Screen/Society--"Make Way for Tomorrow" (Leo McCarey, 1937) - Matinee Screening

October 23, -
"Make Way for Tomorrow"
(Leo McCarey, 1937, 91 min, USA, English, B&W, DCP)

Orson Welles called it "the saddest movie ever made" and Ozu cited it as the primary inspiration for "Tokyo Story", but "Make Way for Tomorrow" is so much more than a sentimental tear-jerker. It is 1937, and the so-called Roosevelt Recession has set off a second wave of bankruptcies and foreclosures. An elderly couple (Victor Moore and Beulah Bondi) summon their adult children for one last visit before the bank takes away their home.
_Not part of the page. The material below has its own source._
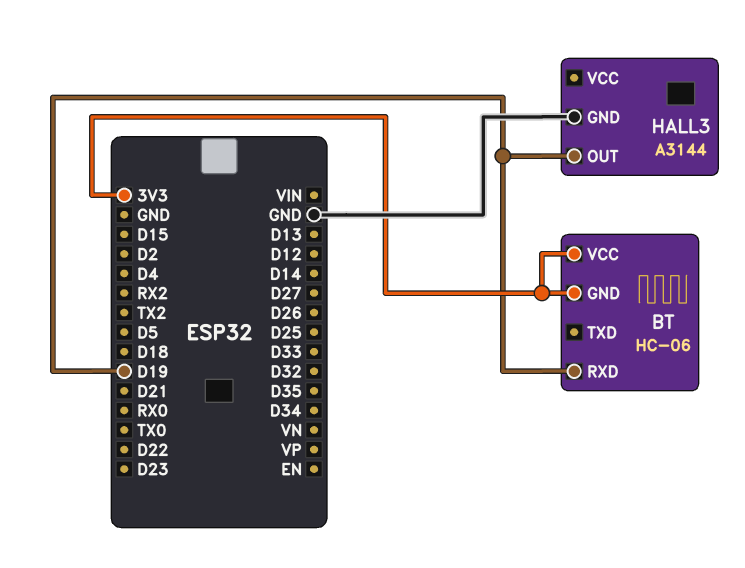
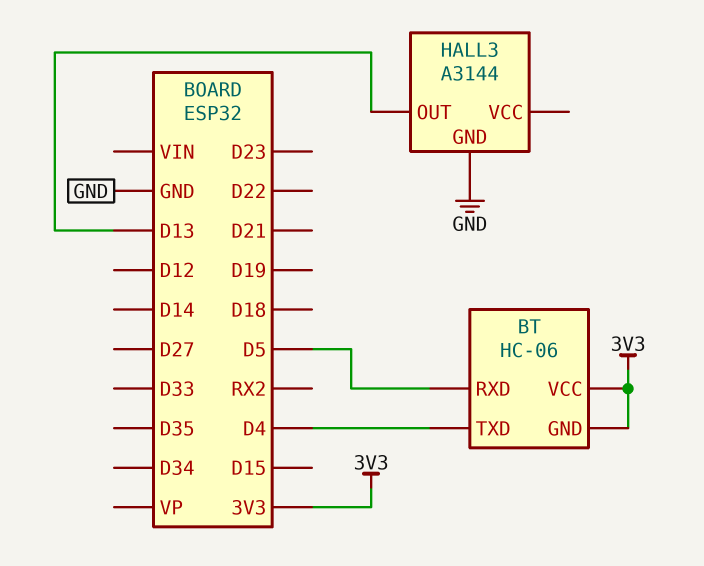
BT pin RXD: D19 -> D5
BT pin TXD: none -> D4
HALL3 pin OUT: D19 -> D13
After some discomfiting family debate, the couple is separated and sent to live uneasily among the middle-class strivers their offspring have become. McCarey's subtle and unshowy style works by inference and allusion. There are no clear-cut villains here, even when the children begin to plot a more uncharitable solution. But it's during the truly spellbinding arc of the final act, in which the couple is briefly united once more, stealing away precious moments of happiness, remembrance, and freedom, that McCarey's film enters territory Hollywood films rarely have: somewhere in the ballpark of mystic revelations and eternal truths.